Mi expresión se suavizó. —Honestamente, estoy bien. No estaba enterrado profundamente, te juro que no duele.

—Definitivamente duele —murmuró Todd.

El corte tenía aproximadamente una pulgada de profundidad, ubicado en la parte interna de mi muslo—el área más sensible. Imposible que no doliera.

Trabajó con precisión, sus movimientos tiernos y cuidadosos, como si manejara el artefacto más precioso del mundo.

La herida estaba en un lugar íntimo y vulnerable, pero el toque de Todd permaneció completamente puro y respetuoso.

No había ni un indicio de lujuria, solo compasión reverente.

Después de terminar con mi herida, me miró, su expresión sincera. —Sallie, a partir de este momento, puedes liberar todo ese sufrimiento pasado.

—Cuando algo duele tanto, está bien gritar, y está bien llorar. Nunca más tendrás que reprimirlo. Ellos sacrificaron todo para liberarte porque querían que abandonaras toda esa oscuridad y comenzaras de nuevo.

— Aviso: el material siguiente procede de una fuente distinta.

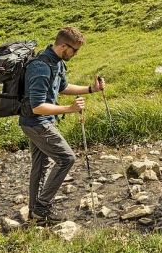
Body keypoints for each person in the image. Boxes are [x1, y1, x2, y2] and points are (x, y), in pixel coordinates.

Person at [20, 27, 105, 223]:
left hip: (41, 122)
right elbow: (38, 107)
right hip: (36, 123)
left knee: (40, 166)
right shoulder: (41, 67)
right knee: (67, 158)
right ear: (63, 46)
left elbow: (63, 87)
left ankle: (36, 214)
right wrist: (69, 109)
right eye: (74, 50)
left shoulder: (57, 62)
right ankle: (42, 208)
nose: (75, 54)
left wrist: (91, 89)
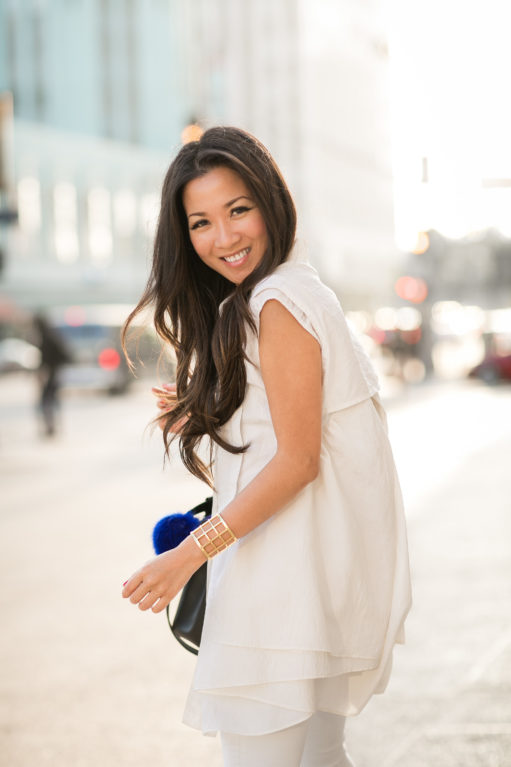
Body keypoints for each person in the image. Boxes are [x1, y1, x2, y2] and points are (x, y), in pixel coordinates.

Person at [121, 126, 412, 767]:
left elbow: (298, 462)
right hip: (309, 589)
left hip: (280, 591)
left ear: (270, 201)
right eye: (200, 222)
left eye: (238, 210)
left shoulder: (276, 302)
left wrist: (185, 558)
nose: (222, 238)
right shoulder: (297, 290)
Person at [33, 313, 72, 437]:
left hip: (52, 373)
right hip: (54, 372)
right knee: (51, 400)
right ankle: (52, 426)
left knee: (47, 401)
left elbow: (46, 359)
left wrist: (45, 371)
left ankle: (51, 427)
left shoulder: (46, 338)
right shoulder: (51, 335)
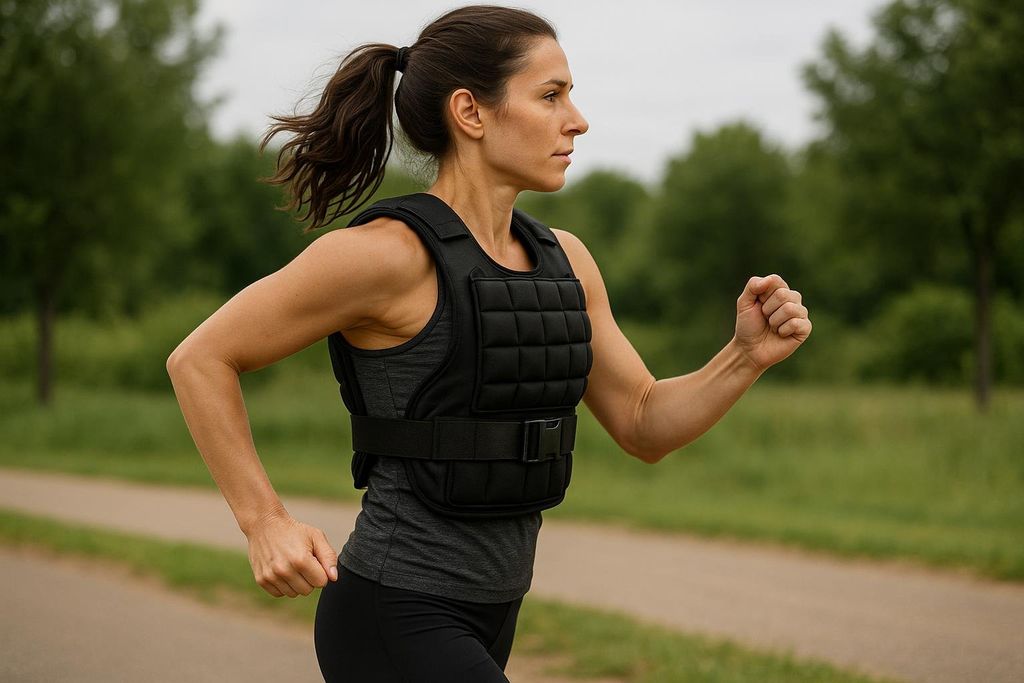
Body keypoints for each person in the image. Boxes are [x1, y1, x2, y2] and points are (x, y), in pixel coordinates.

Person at [166, 4, 812, 682]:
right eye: (551, 95)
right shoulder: (384, 257)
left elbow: (644, 421)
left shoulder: (566, 259)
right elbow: (201, 358)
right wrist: (263, 520)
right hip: (394, 610)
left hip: (497, 611)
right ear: (471, 113)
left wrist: (744, 356)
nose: (578, 119)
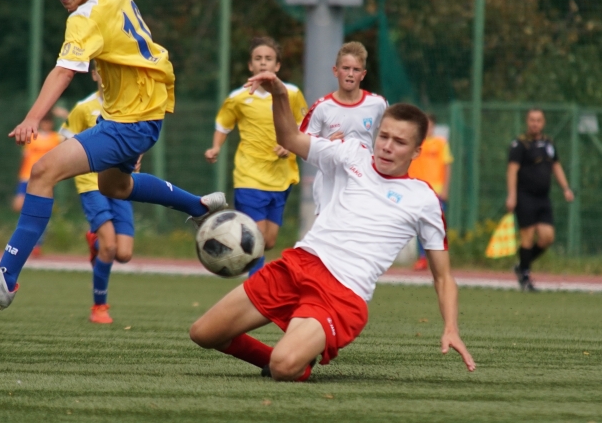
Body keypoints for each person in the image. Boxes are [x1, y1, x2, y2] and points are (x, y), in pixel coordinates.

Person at [0, 0, 225, 309]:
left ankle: (6, 277)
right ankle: (199, 206)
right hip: (144, 111)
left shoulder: (84, 18)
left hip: (129, 122)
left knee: (42, 172)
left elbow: (64, 73)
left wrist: (33, 117)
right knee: (114, 186)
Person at [189, 70, 475, 382]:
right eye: (384, 136)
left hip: (342, 293)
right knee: (203, 333)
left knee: (284, 367)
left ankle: (293, 361)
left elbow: (444, 277)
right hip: (298, 265)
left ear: (417, 151)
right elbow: (289, 139)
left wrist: (451, 328)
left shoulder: (424, 199)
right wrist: (280, 95)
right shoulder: (352, 153)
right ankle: (291, 357)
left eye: (400, 141)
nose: (388, 146)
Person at [204, 37, 307, 277]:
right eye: (258, 59)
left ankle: (251, 276)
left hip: (281, 176)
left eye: (268, 59)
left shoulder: (291, 94)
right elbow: (224, 125)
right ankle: (255, 293)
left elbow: (304, 125)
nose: (263, 63)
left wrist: (291, 147)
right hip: (249, 176)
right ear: (251, 66)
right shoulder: (239, 97)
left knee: (268, 241)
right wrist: (215, 147)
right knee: (256, 238)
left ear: (277, 66)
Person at [59, 71, 136, 324]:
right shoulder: (84, 108)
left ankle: (95, 242)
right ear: (95, 75)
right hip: (91, 184)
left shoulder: (128, 107)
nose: (108, 75)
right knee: (110, 247)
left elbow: (139, 140)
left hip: (120, 182)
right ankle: (99, 307)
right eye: (102, 70)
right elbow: (65, 141)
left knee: (123, 254)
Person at [299, 42, 387, 216]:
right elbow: (302, 146)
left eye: (356, 70)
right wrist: (326, 145)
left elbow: (389, 134)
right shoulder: (322, 107)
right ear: (335, 71)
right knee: (328, 236)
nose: (350, 74)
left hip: (364, 179)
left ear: (363, 75)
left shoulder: (378, 104)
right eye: (345, 68)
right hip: (329, 181)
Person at [506, 108, 574, 291]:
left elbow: (556, 166)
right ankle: (526, 276)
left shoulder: (548, 144)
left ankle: (521, 265)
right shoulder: (519, 144)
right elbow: (512, 171)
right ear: (527, 122)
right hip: (525, 196)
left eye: (538, 120)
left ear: (543, 123)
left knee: (547, 237)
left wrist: (566, 188)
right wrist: (512, 195)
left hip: (543, 198)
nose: (535, 123)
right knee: (527, 237)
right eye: (531, 120)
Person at [12, 111, 64, 257]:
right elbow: (25, 158)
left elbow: (72, 132)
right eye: (44, 121)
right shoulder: (32, 138)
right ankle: (25, 239)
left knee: (39, 210)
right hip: (26, 176)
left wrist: (63, 114)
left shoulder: (55, 138)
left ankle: (36, 244)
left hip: (44, 178)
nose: (46, 124)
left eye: (49, 122)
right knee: (19, 206)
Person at [407, 113, 453, 270]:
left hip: (436, 191)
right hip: (417, 190)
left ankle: (439, 258)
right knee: (419, 225)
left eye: (430, 125)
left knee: (437, 226)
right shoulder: (414, 143)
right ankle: (422, 258)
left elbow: (447, 166)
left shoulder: (440, 144)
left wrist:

Sus palabras golpearon mi corazón como un pequeño martillo, creando oleadas de dolor y consuelo simultáneamente. Mi garganta se tensó, y las lágrimas nublaron mi visión nuevamente. Susurré:

—Sí, duele. Duele mucho, mucho…

No estaba hecha de acero. Simplemente nunca tuve a alguien con quien pudiera ser débil, nadie a quien buscar consuelo, así que seguía convenciéndome de que era soportable.

Viéndome tan destrozada, Todd sintió como si algo atravesara directamente su pecho. Extendió la mano y suavemente limpió mis lágrimas, su voz cálida y tranquilizadora. —De ahora en adelante, Sallie, nunca permitiré que te hagan daño otra vez.

Mientras hablaba, se inclinó lentamente y colocó un tierno y sincero beso en mi frente. No me aparté. Nunca me había desagradado Todd porque siempre había sido genuino conmigo.

Y nunca me cerré solo por esos dos años en la Academia de Reforma St. Chaim.

Andy y los demás me habían mostrado cómo reconocer y aceptar la verdadera bondad.

Nunca traicionaría un corazón sincero. Ni el de Todd, ni el mío.

Todd estaba complacido de que no me retirara. Una sonrisa cálida y radiante se extendió por su rostro, y sus ojos brillaron de felicidad. —Sallie, ¿confías en que los haré pagar personalmente?

No dije nada. Simplemente asentí.

Todd apretó mi mano con más firmeza. —Entonces déjame todo lo relacionado con la Academia de Reforma St. Chaim a mí, Sallie. Puedes actuar como si no supieras nada y simplemente vivir tu vida—. De esa manera, incluso si fracasaba, yo todavía tendría una vía de escape.

No era ingenua. Capté su significado tácito. Pero no objeté. Conocía mis propias capacidades.

Había estado protegida durante dieciocho años. Incluso con algunas habilidades en mi arsenal, no estaba ni cerca de estar equipada para desafiar a la academia. La mejor manera en que podía apoyar a Todd era manteniéndome fuera de su camino.